Still a lot of interesting questions concerning the above mentioned models are out of reach of current technologies: extending the clock synchronization algorithm for non-identical frequencies, autowave phenomenon of higher color FCA on lattices, mysterious clustering behavior of the 4-color FCA on , nucleation behavior of higher color CCA and GHM on infinite trees, higher dimensional analogue of soliton cellular automata, and fixation of parking process with coalescing or branching cars, just to name a few.

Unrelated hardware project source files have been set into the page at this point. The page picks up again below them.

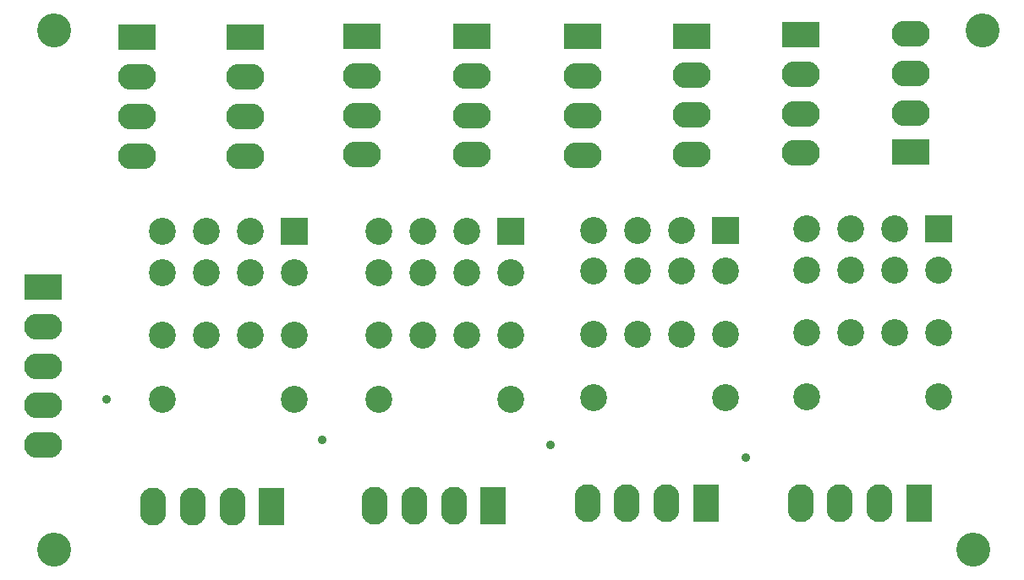
<source format=gbs>
G04*
G04 #@! TF.GenerationSoftware,Altium Limited,Altium Designer,20.2.2 (114)*
G04*
G04 Layer_Color=16711935*
%FSLAX44Y44*%
%MOMM*%
G71*
G04*
G04 #@! TF.SameCoordinates,263EBA9D-054C-40F6-8731-2C9348E58862*
G04*
G04*
G04 #@! TF.FilePolarity,Negative*
G04*
G01*
G75*
%ADD16R,3.8032X2.6032*%
%ADD17O,3.8032X2.6032*%
%ADD18R,2.6032X3.8032*%
%ADD19O,2.6032X3.8032*%
%ADD20C,2.7032*%
%ADD21R,2.7032X2.7032*%
%ADD22C,0.9144*%
%ADD23C,3.4032*%
D16*
X787753Y555970D02*
D03*
X568960Y554180D02*
D03*
X678686Y554700D02*
D03*
X123190Y553140D02*
D03*
X231140D02*
D03*
X347980Y554410D02*
D03*
X458470D02*
D03*
X897890Y438150D02*
D03*
X29210Y302950D02*
D03*
D17*
X787753Y516370D02*
D03*
Y476770D02*
D03*
Y437170D02*
D03*
X568960Y514580D02*
D03*
Y474980D02*
D03*
Y435380D02*
D03*
X678686Y515100D02*
D03*
Y475500D02*
D03*
Y435900D02*
D03*
X123190Y513540D02*
D03*
Y473940D02*
D03*
Y434340D02*
D03*
X231140Y513540D02*
D03*
Y473940D02*
D03*
Y434340D02*
D03*
X347980Y514810D02*
D03*
Y475210D02*
D03*
Y435610D02*
D03*
X458470Y514810D02*
D03*
Y475210D02*
D03*
Y435610D02*
D03*
X897890Y477750D02*
D03*
Y517350D02*
D03*
Y556950D02*
D03*
X29210Y263350D02*
D03*
Y223750D02*
D03*
Y184150D02*
D03*
Y144550D02*
D03*
D18*
X257810Y82550D02*
D03*
X905970Y86360D02*
D03*
X692610D02*
D03*
X479770Y83820D02*
D03*
D19*
X218210Y82550D02*
D03*
X178610D02*
D03*
X139010D02*
D03*
X866370Y86360D02*
D03*
X826770D02*
D03*
X787170D02*
D03*
X653010D02*
D03*
X613410D02*
D03*
X573810D02*
D03*
X440170Y83820D02*
D03*
X400570D02*
D03*
X360970D02*
D03*
D20*
X148670Y190500D02*
D03*
Y254500D02*
D03*
X280670Y190500D02*
D03*
Y254500D02*
D03*
X236670D02*
D03*
X192670D02*
D03*
X236670Y317500D02*
D03*
X280670D02*
D03*
X192670D02*
D03*
X148670D02*
D03*
X236670Y358500D02*
D03*
X192670D02*
D03*
X148670D02*
D03*
X580047Y191770D02*
D03*
Y255770D02*
D03*
X712047Y191770D02*
D03*
Y255770D02*
D03*
X668047D02*
D03*
X624047D02*
D03*
X668047Y318770D02*
D03*
X712047D02*
D03*
X624047D02*
D03*
X580047D02*
D03*
X668047Y359770D02*
D03*
X624047D02*
D03*
X580047D02*
D03*
X364994Y190500D02*
D03*
Y254500D02*
D03*
X496993Y190500D02*
D03*
Y254500D02*
D03*
X452993D02*
D03*
X408993D02*
D03*
X452993Y317500D02*
D03*
X496993D02*
D03*
X408993D02*
D03*
X364994D02*
D03*
X452993Y358500D02*
D03*
X408993D02*
D03*
X364994D02*
D03*
X793830Y193040D02*
D03*
Y257040D02*
D03*
X925830Y193040D02*
D03*
Y257040D02*
D03*
X881830D02*
D03*
X837830D02*
D03*
X881830Y320040D02*
D03*
X925830D02*
D03*
X837830D02*
D03*
X793830D02*
D03*
X881830Y361040D02*
D03*
X837830D02*
D03*
X793830D02*
D03*
D21*
X280670Y358500D02*
D03*
X712047Y359770D02*
D03*
X496993Y358500D02*
D03*
X925830Y361040D02*
D03*
D22*
X92710Y190500D02*
D03*
X537210Y144780D02*
D03*
X732790Y132080D02*
D03*
X308610Y149860D02*
D03*
D23*
X960000Y40000D02*
D03*
X970000Y560000D02*
D03*
X40000D02*
D03*
Y40000D02*
D03*
M02*

</source>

Counting discrete objects inside a continuous object is also useful in network and data analysis, especially in terms of clustering algorithms. In an ongoing project, we are developing a novel framework for analyzing hierarchical structures of large complex networks. An essential idea is that for a given network (e.g., a node and edge weighted graph), we construct its filtration with respect to a resolution parameter and then apply combinatorial or probabilistic functors to construct profiles of the network, which encode its structural information. Our approach streamlines and generalizes the method of persistent homology in topological data analysis, and has shown promising results and led us to new insights. This project will be accompanied with applications to real world data coming from social networks, epidemiology, and food web, for instance.

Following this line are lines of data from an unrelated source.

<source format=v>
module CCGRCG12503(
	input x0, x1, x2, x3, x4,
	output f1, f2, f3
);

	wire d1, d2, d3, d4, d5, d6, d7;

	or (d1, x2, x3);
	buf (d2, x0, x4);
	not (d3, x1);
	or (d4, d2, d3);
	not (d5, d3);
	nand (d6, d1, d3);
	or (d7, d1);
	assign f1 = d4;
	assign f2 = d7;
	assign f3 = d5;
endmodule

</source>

My strong desire of understanding structures of complex systems stems from and converges to understanding the brain. The cortex is a massively parallel complex system which is able to learn and predict *temporal* patterns. In a future research project, I will develop a cellular automata based model for the cortex. Main ideas were inspired by Jeff Hawkins and Numenta’s Hierarchical Temporal Memory. The cortex is represented as a stack of `layers’, where each layer is a rectangular slab of `cells’. The bottom layer is exposed to a stream of input data, and higher layers get input stream from layers right below. In each layer, each cell is connected to cells within certain radius. A proper update rule of the cells should be chosen so that (1) only about 2% of all columns are active at any given time, forming a sparse distributed representation of the input stream; and (2) each cell guesses the set of its active neighbors at next time iteration, and this prediction is compared with the actual active neighbors from the stream and the error must converge to zero. Each layer learns from the layer below in the same way, so the top layer represents most abstract and high-level modeling of the input stream.

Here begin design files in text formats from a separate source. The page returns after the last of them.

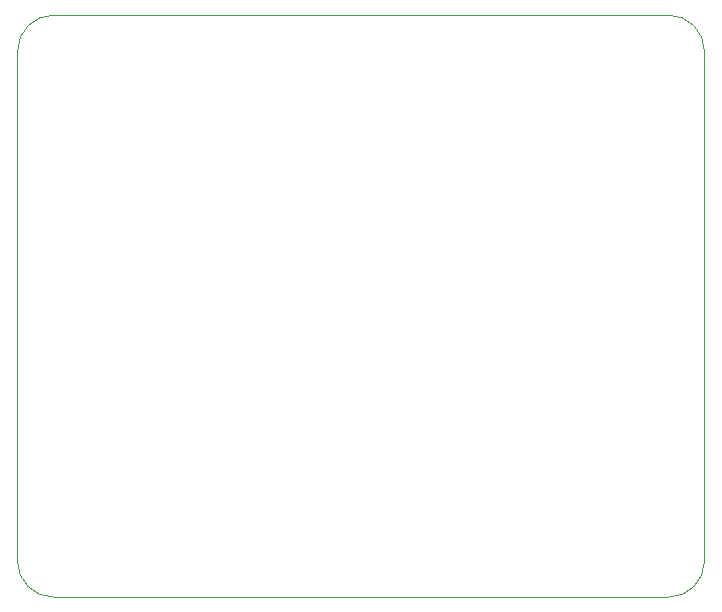
<source format=gm1>
G04 #@! TF.GenerationSoftware,KiCad,Pcbnew,(5.1.4-0-10_14)*
G04 #@! TF.CreationDate,2020-04-02T23:17:02+02:00*
G04 #@! TF.ProjectId,threeboard,74687265-6562-46f6-9172-642e6b696361,rev?*
G04 #@! TF.SameCoordinates,Original*
G04 #@! TF.FileFunction,Profile,NP*
%FSLAX46Y46*%
G04 Gerber Fmt 4.6, Leading zero omitted, Abs format (unit mm)*
G04 Created by KiCad (PCBNEW (5.1.4-0-10_14)) date 2020-04-02 23:17:02*
%MOMM*%
%LPD*%
G04 APERTURE LIST*
%ADD10C,0.050000*%
G04 APERTURE END LIST*
D10*
X102711250Y-26003250D02*
G75*
G02X105759250Y-29051250I0J-3048000D01*
G01*
X50641250Y-75279250D02*
G75*
G02X47593250Y-72231250I0J3048000D01*
G01*
X47593250Y-29051250D02*
G75*
G02X50641250Y-26003250I3048000J0D01*
G01*
X102711250Y-26003250D02*
X50641250Y-26003250D01*
X105759250Y-72231250D02*
X105759250Y-29051250D01*
X50641250Y-75279250D02*
X102711250Y-75279250D01*
X47593250Y-29051250D02*
X47593250Y-72231250D01*
X105759250Y-72231250D02*
G75*
G02X102711250Y-75279250I-3048000J0D01*
G01*
M02*

</source>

A possible way to design such local update rule as well as various parameters is to adapt genetic algorithm. Namely, performance of each local rule may be evaluated by measuring how fast and correct the system learns a set of test functions of periodic data. A successful algorithm can easily be turned into a novel architecture for parallel chip design, which is scalable due to the cellular automaton construction. Such chip could be used to constantly learn and build models from sequential data, so it would be useful for industrial applications including anomaly detection, speech recognition, and market prediction. Lastly, this project could give us a better understanding of how we perceive, learn, and think. For instance, what would happen if the top layer could feed back on the bottom layer? Isn’t that how we make analogies from analogies and abstract from abstraction?